When making any roux, even a very dark one, the flour stays in the pot the whole time, it doesn't evaporate or anything, it just cooks... And as far as I know, cooked flour is just as high in carb as uncooked, so, I can't really imagine and white flour based roux being ok, unless I am missing out on a big chunk of the science here.
But the general premise I do suscribe to. That being, sugar, if taken to a sufficient temperature will burn, leaving you with carbon (0 carbs). The flour in the pan doesn't just cook, it burns, giving you a very different chemical make up then what you start off with.
Besides maillard compounds being formed, flour, when toasted, undergoes a process called dextrinization.

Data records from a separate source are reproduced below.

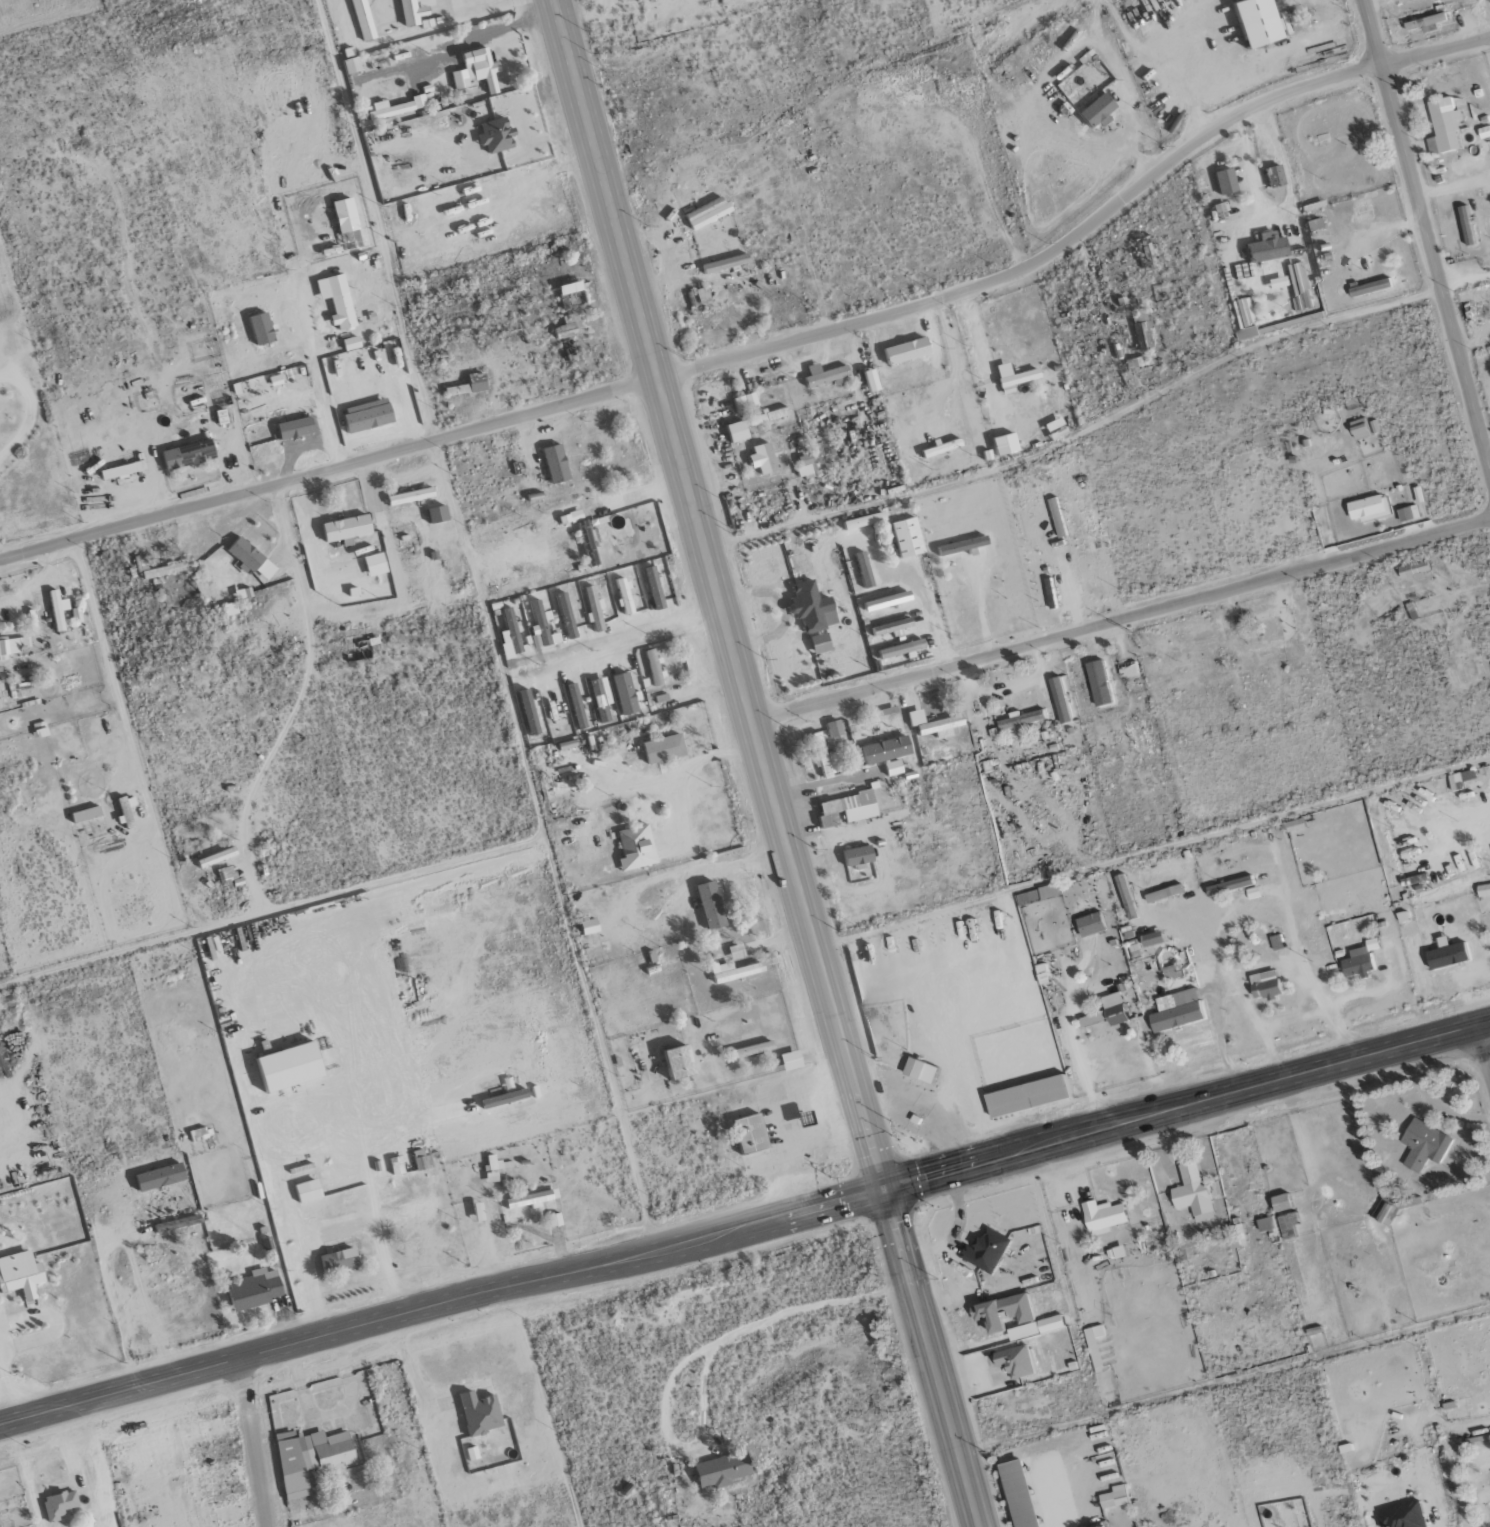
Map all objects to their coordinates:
building: (406, 12)
building: (359, 19)
building: (1297, 21)
building: (1250, 22)
building: (1424, 23)
building: (348, 65)
building: (478, 70)
building: (397, 107)
building: (1092, 111)
building: (1443, 126)
building: (1484, 132)
building: (496, 135)
building: (1270, 176)
building: (1221, 181)
road: (1281, 211)
building: (702, 213)
building: (347, 215)
road: (378, 219)
building: (1309, 224)
building: (1466, 225)
road: (1427, 233)
building: (1263, 248)
building: (721, 263)
road: (1466, 282)
building: (1296, 286)
building: (1369, 288)
building: (573, 293)
building: (698, 295)
building: (339, 299)
building: (1243, 318)
building: (570, 326)
building: (263, 328)
building: (1139, 329)
road: (768, 349)
building: (902, 350)
building: (1135, 362)
building: (820, 374)
building: (1009, 376)
building: (865, 379)
building: (478, 382)
building: (458, 390)
building: (741, 401)
building: (368, 418)
building: (749, 423)
building: (297, 427)
building: (936, 448)
building: (189, 454)
building: (758, 458)
building: (557, 463)
building: (800, 466)
building: (124, 470)
building: (412, 496)
building: (1053, 506)
building: (1369, 508)
building: (1407, 513)
building: (439, 514)
building: (859, 520)
building: (348, 528)
building: (584, 536)
building: (902, 537)
building: (957, 545)
building: (253, 559)
building: (376, 564)
building: (859, 569)
building: (1412, 570)
building: (655, 587)
building: (625, 596)
building: (881, 601)
building: (808, 607)
building: (594, 608)
building: (59, 610)
road: (1122, 619)
building: (541, 626)
building: (887, 626)
building: (511, 630)
road: (638, 631)
building: (815, 643)
building: (11, 646)
building: (896, 649)
building: (654, 667)
building: (1127, 670)
building: (1098, 682)
building: (626, 693)
building: (602, 698)
building: (1060, 699)
building: (529, 712)
building: (1022, 719)
building: (931, 724)
building: (830, 728)
road: (126, 738)
building: (665, 748)
building: (881, 749)
building: (821, 757)
road: (767, 764)
building: (888, 767)
building: (1460, 780)
building: (128, 809)
building: (843, 809)
building: (87, 814)
building: (1293, 825)
building: (637, 848)
building: (221, 855)
building: (853, 856)
road: (1210, 865)
building: (227, 872)
building: (1229, 885)
building: (1483, 890)
building: (1163, 893)
building: (1037, 894)
building: (1126, 897)
building: (711, 905)
road: (1252, 907)
building: (1089, 924)
building: (590, 926)
building: (736, 951)
building: (1446, 954)
building: (1359, 960)
road: (1255, 968)
building: (735, 971)
building: (1264, 984)
building: (1176, 1010)
building: (1107, 1011)
road: (1260, 1028)
building: (754, 1049)
road: (1484, 1049)
building: (792, 1060)
building: (682, 1063)
building: (292, 1066)
building: (919, 1070)
building: (1026, 1096)
building: (505, 1099)
road: (303, 1122)
building: (752, 1134)
building: (1423, 1144)
building: (423, 1161)
building: (495, 1168)
building: (161, 1177)
building: (309, 1191)
traffic signals: (888, 1191)
building: (1192, 1192)
building: (532, 1199)
building: (1281, 1203)
building: (480, 1212)
building: (1102, 1217)
building: (1279, 1226)
road: (332, 1228)
road: (744, 1230)
building: (985, 1250)
building: (340, 1260)
building: (21, 1274)
building: (256, 1289)
building: (984, 1314)
road: (114, 1327)
building: (1035, 1328)
building: (1094, 1345)
building: (1014, 1362)
building: (481, 1413)
road: (252, 1443)
building: (311, 1457)
building: (723, 1470)
building: (1017, 1494)
building: (1114, 1497)
building: (60, 1504)
building: (1402, 1516)

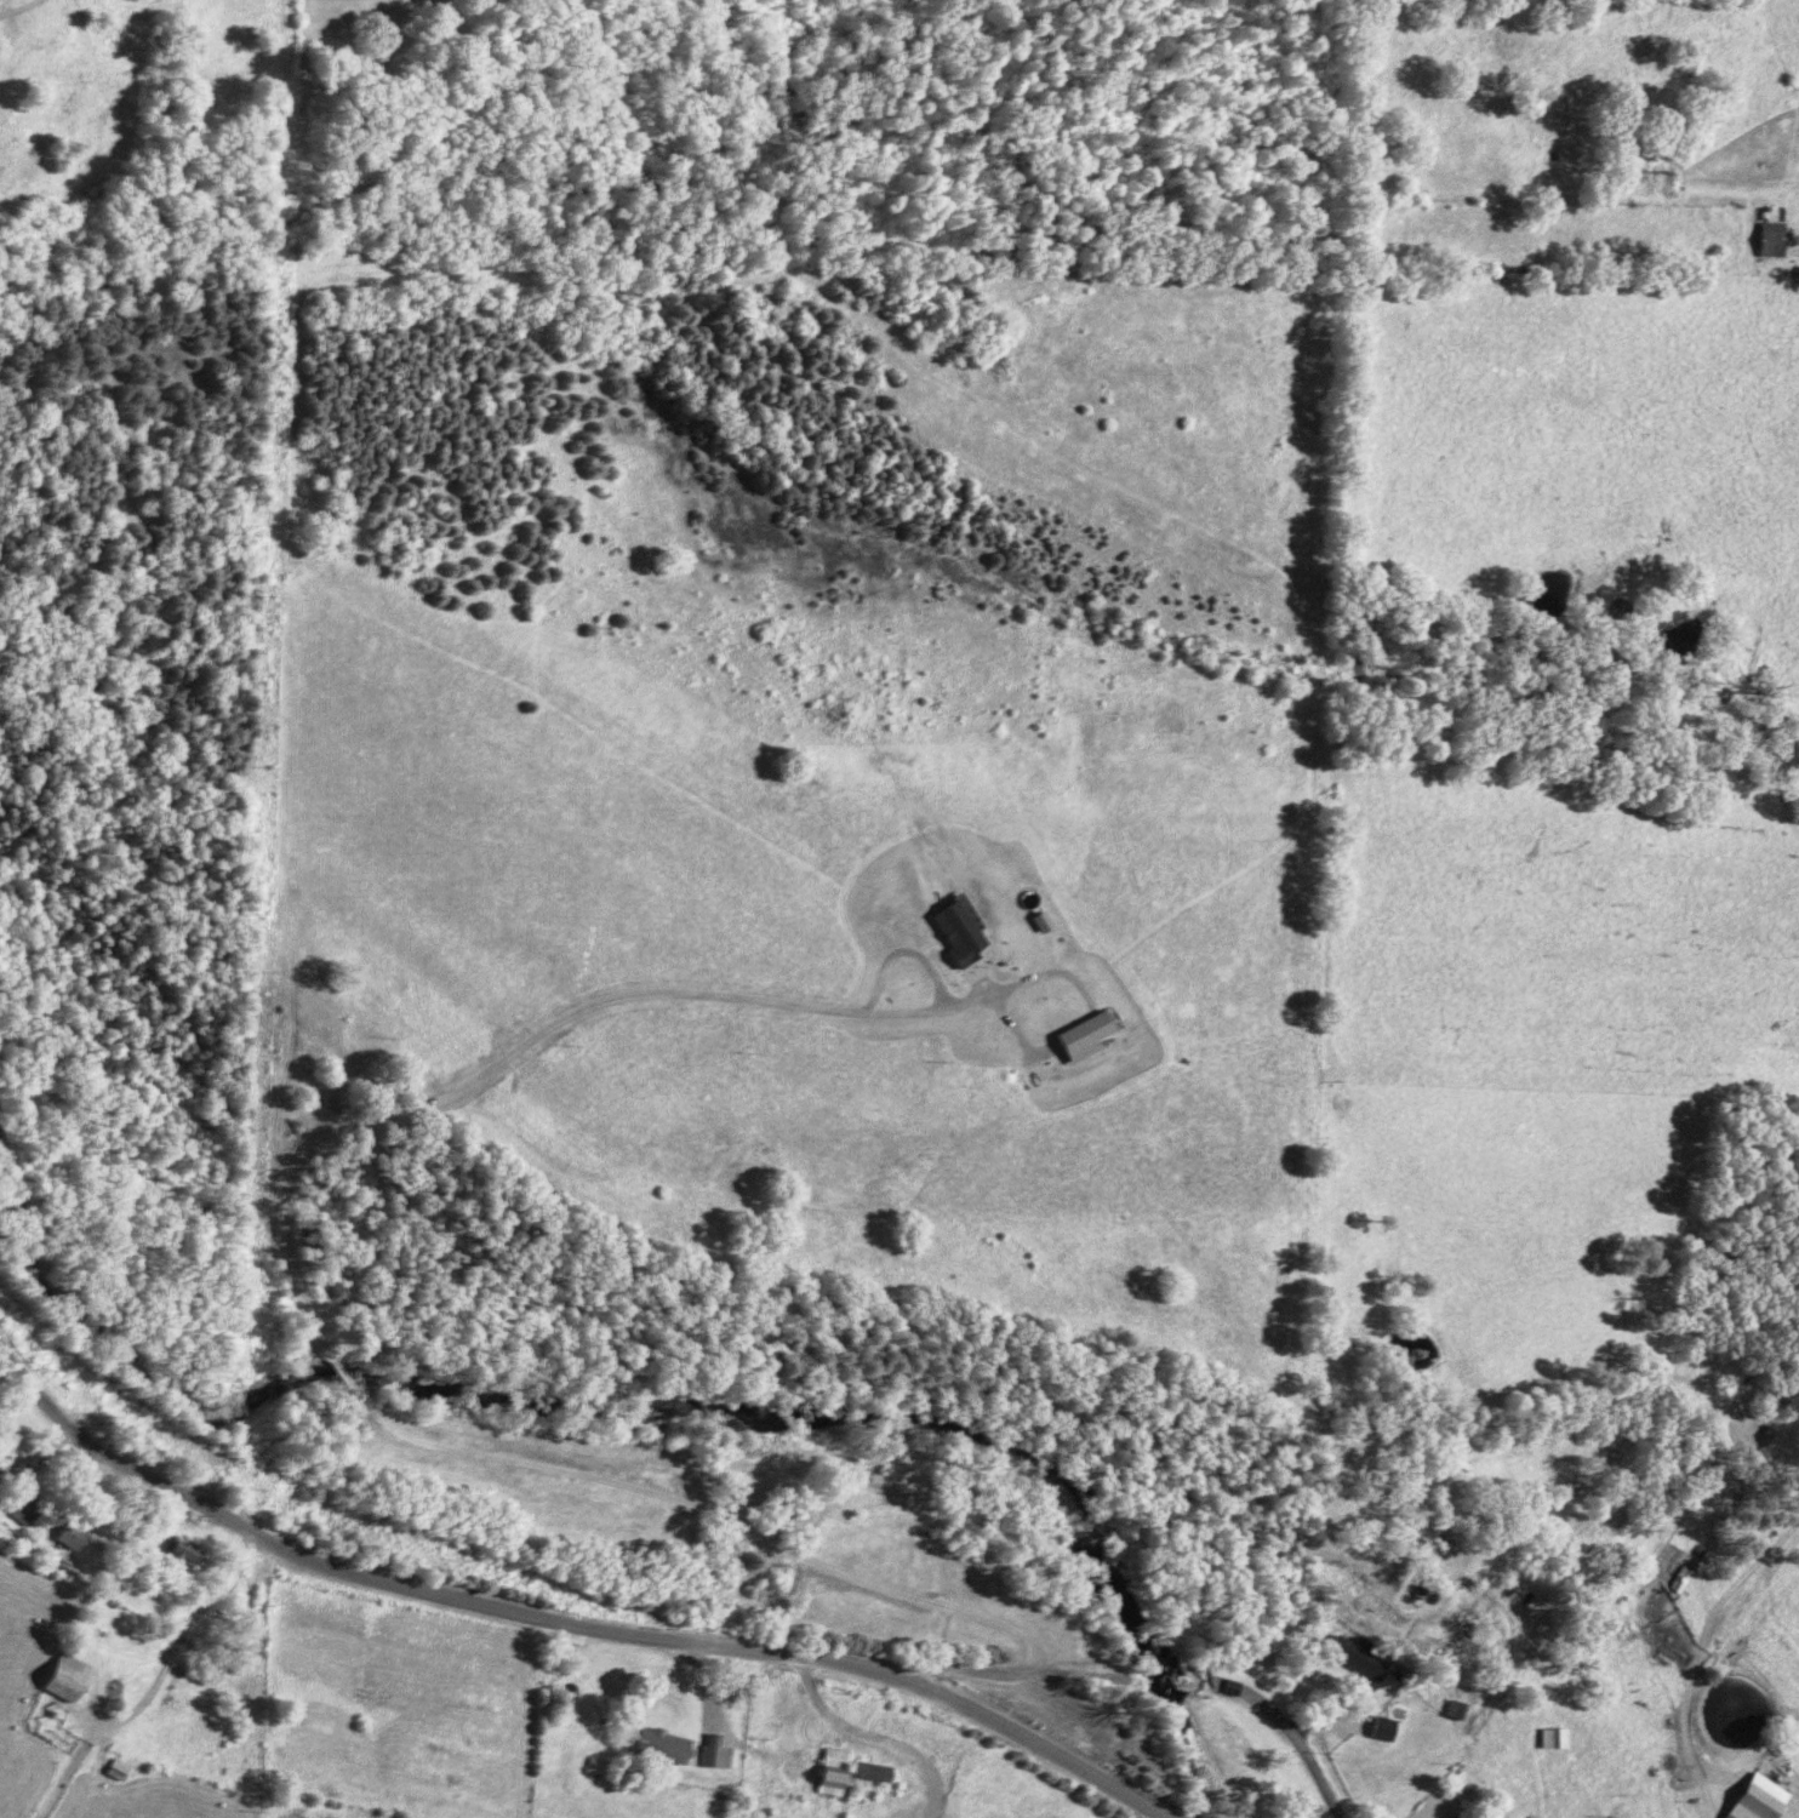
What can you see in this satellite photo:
building: (1781, 238)
building: (966, 931)
building: (1094, 1034)
building: (0, 1483)
building: (31, 1509)
building: (78, 1533)
building: (190, 1553)
road: (566, 1620)
road: (185, 1637)
building: (1364, 1655)
building: (71, 1676)
road: (1159, 1681)
building: (1391, 1726)
road: (794, 1736)
road: (1683, 1736)
building: (1560, 1737)
building: (669, 1744)
building: (722, 1751)
building: (839, 1770)
building: (878, 1770)
building: (1763, 1798)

Simply put, the starches are being converted to dextrose. In the case of a very dark roux, continued cooking will eventually convert this dextrose to carbon. In other words, burnt flour has no carbs.
As anyone who's let roux cook a little too long will tell you, completely burnt roux (100% carbon) is inedible. But a very dark roux, a popular level of roasting with many cajun chefs, can make a phenomenal gumbo. The difference between a flawless "black" roux and a burnt one is only a matter of seconds. Add to that the fact that the roux will continue to cook after you take it of the stove, and very dark roux can be difficult to achieve. I think, though, that when looking at the potential flavor one can bring to a lc gumbo, mastering the process would be worth it.
Keep in mind, as you convert starches to sugar and then ultimately to carbon, the thickening ability is lowered drastically so a very dark roux can't be used for thickening, only for flavoring. Also, as the roux gets darker and darker the flavor intensifies, so the amount you'll need to flavor a gumbo would be lessened, thus lowering the carbs even more.
I think the biggest obstacle to utilizing very dark roux in lc foods is the carb count. The science is solid in that there is a considerable reduction. If I had to make a conservative guess, I'd say at least an 80% reduction (depending on the color, of course). Unfortunately, regardless of the reduction, unless you can provide lc cooks with an exact number, most will have nothing to do with it. Gray areas are not popular in the lc cooking community.